OPTION 3: Raising the state sales tax rate.
During the 86th session, members worked on a bill to raise the state sales tax by 2 percent, to provide for a quicker M&O buydown. The current state sales tax is 6.25 percent and, estimates show, for every 1 percent increase, the state will gain $6 to $8 billion.
Representative Wilson says, “This seems like a good plan, but many people don’t have a lot of trust that there would not be a correlating tax ‘swap.’ On the plus side, this option would also require a Constitutional amendment, which would bind future legislators to play by the same rules.”
GOVERNMENT
KEY TAKEAWAYS
Rep. Wilson wants to know what you think about the options outlined, or if you have additional suggestions. Please call or email his office as soon as possible. Email is preferred to ensure your suggestions and comments are documented. “Eliminating School District M&O property taxes will not only help homeowners, it will also make Texas an even more attractive state for industry and commerce. Instead of having to give sweetheart deals to specific companies to relocate, we can offer every business, new or existing, the benefits once offered only to companies like Facebook or Amazon. Your input will be essential to making sure we are being fair when considering the impact of these options.”

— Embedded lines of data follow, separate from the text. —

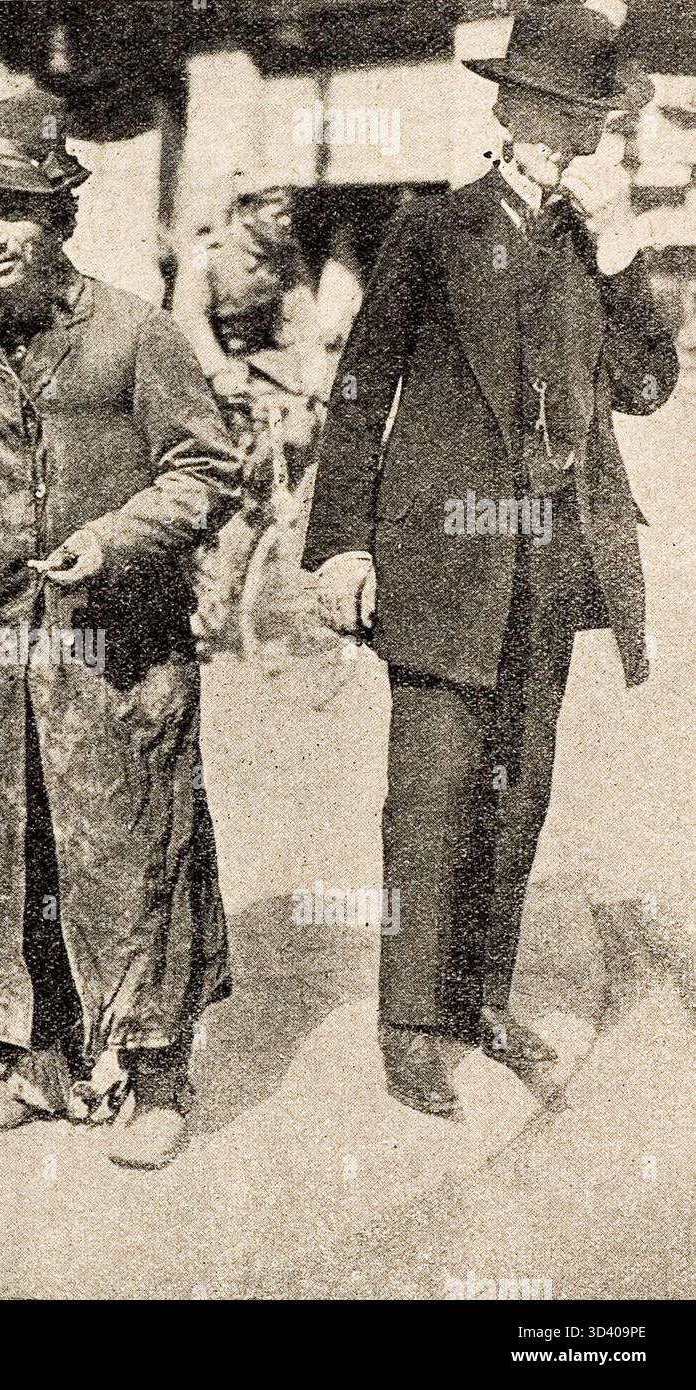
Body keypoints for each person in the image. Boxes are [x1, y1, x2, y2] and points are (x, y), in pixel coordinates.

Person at [302, 3, 678, 1118]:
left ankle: (481, 997)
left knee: (519, 796)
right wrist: (341, 544)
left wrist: (621, 263)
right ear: (516, 117)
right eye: (569, 122)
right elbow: (360, 392)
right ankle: (410, 1023)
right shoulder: (433, 230)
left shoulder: (589, 248)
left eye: (593, 128)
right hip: (442, 565)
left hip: (552, 569)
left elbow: (649, 388)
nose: (581, 146)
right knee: (432, 797)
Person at [0, 90, 240, 1169]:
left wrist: (117, 539)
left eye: (10, 211)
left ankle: (159, 1072)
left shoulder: (137, 330)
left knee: (140, 853)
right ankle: (30, 1058)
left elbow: (206, 467)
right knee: (6, 851)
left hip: (119, 653)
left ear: (57, 218)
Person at [171, 174, 327, 655]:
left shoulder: (286, 256)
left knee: (294, 446)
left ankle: (247, 609)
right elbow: (188, 317)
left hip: (262, 376)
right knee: (215, 490)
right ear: (243, 211)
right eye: (273, 210)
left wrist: (314, 383)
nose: (285, 219)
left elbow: (304, 328)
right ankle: (199, 611)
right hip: (204, 376)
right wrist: (219, 374)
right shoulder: (206, 251)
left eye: (288, 209)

“We hope to pass Option 1 during our special sessions, and afterward begin interim studies on options 2 and 3... and maybe 4, 5, and 6, whatever others present from great constituent feedback.”
CONSTITUTIONAL AMENDMENTS ARE BINDING BECAUSE THEY REQUIRE PASSAGE BY THE PEOPLE, BY VOTE. THIS GUARANTEES A FUTURE LEGISLATURE CAN NOT "UNDO" THE CHANGE UNLESS THEY GO BACK TO THE PEOPLE TO APPROVE THE CHANGE WITH ANOTHER VOTE.